*Items from a dataset*.
___
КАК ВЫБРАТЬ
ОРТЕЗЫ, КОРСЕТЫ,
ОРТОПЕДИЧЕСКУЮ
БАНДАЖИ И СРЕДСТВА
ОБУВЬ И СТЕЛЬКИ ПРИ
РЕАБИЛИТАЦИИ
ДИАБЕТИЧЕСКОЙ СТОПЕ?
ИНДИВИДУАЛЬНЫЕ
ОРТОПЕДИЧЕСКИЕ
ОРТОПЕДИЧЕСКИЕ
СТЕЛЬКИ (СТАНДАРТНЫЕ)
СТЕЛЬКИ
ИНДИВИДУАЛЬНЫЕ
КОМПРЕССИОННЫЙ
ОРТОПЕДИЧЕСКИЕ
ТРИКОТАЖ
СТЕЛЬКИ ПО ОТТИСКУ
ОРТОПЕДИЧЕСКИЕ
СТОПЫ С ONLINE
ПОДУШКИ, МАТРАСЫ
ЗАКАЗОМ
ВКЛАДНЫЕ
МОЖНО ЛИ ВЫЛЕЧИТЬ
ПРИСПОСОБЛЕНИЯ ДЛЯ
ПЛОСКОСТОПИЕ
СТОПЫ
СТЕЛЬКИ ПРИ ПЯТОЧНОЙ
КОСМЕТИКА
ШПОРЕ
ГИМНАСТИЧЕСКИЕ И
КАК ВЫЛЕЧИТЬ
___
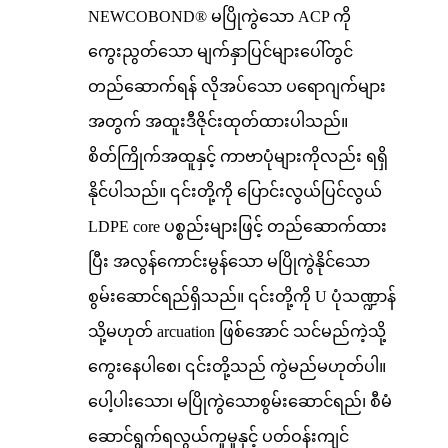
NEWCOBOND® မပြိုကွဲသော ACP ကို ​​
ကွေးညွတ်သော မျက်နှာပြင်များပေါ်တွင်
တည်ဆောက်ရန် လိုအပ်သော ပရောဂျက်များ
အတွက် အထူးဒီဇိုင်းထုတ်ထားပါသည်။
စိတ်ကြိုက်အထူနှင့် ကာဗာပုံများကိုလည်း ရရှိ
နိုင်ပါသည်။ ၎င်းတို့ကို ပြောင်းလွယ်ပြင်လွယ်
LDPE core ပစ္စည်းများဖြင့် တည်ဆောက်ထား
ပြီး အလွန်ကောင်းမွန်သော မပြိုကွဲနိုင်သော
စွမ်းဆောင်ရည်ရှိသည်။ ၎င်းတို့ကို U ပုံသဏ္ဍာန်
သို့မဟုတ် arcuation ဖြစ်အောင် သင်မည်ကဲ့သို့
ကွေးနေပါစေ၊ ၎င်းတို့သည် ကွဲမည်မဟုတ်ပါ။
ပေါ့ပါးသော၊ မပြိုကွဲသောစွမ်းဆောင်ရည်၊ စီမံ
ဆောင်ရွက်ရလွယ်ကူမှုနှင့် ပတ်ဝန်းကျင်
___
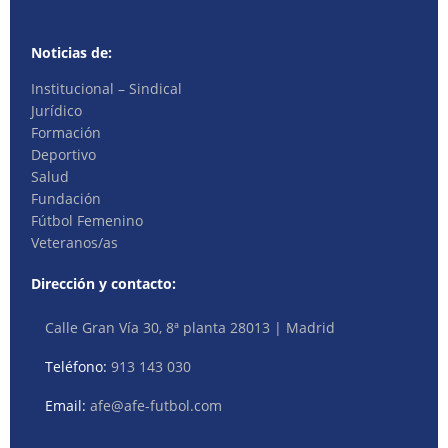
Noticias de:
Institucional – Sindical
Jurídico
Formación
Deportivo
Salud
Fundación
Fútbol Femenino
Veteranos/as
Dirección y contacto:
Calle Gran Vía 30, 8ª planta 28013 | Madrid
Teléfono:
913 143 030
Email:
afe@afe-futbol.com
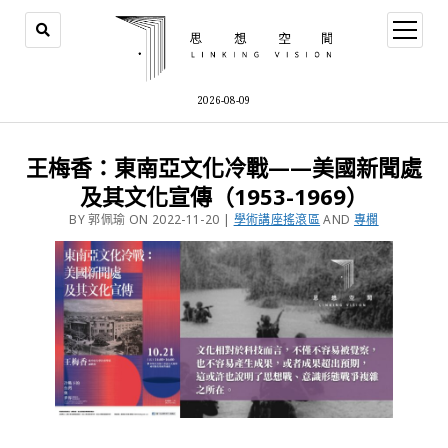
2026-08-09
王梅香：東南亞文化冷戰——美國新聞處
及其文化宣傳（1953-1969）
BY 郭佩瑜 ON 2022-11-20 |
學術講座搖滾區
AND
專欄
___
*Work task*. Copy everything from the line containing "КАК ВЫБРАТЬ" down to the line containing "КАК ВЫЛЕЧИТЬ", substituting "ВКЛАДЫШИ" for every "СТЕЛЬКИ" and leaving the rest unchanged.

*Expected answer*.
КАК ВЫБРАТЬ
ОРТЕЗЫ, КОРСЕТЫ,
ОРТОПЕДИЧЕСКУЮ
БАНДАЖИ И СРЕДСТВА
ОБУВЬ И ВКЛАДЫШИ ПРИ
РЕАБИЛИТАЦИИ
ДИАБЕТИЧЕСКОЙ СТОПЕ?
ИНДИВИДУАЛЬНЫЕ
ОРТОПЕДИЧЕСКИЕ
ОРТОПЕДИЧЕСКИЕ
ВКЛАДЫШИ (СТАНДАРТНЫЕ)
ВКЛАДЫШИ
ИНДИВИДУАЛЬНЫЕ
КОМПРЕССИОННЫЙ
ОРТОПЕДИЧЕСКИЕ
ТРИКОТАЖ
ВКЛАДЫШИ ПО ОТТИСКУ
ОРТОПЕДИЧЕСКИЕ
СТОПЫ С ONLINE
ПОДУШКИ, МАТРАСЫ
ЗАКАЗОМ
ВКЛАДНЫЕ
МОЖНО ЛИ ВЫЛЕЧИТЬ
ПРИСПОСОБЛЕНИЯ ДЛЯ
ПЛОСКОСТОПИЕ
СТОПЫ
ВКЛАДЫШИ ПРИ ПЯТОЧНОЙ
КОСМЕТИКА
ШПОРЕ
ГИМНАСТИЧЕСКИЕ И
КАК ВЫЛЕЧИТЬ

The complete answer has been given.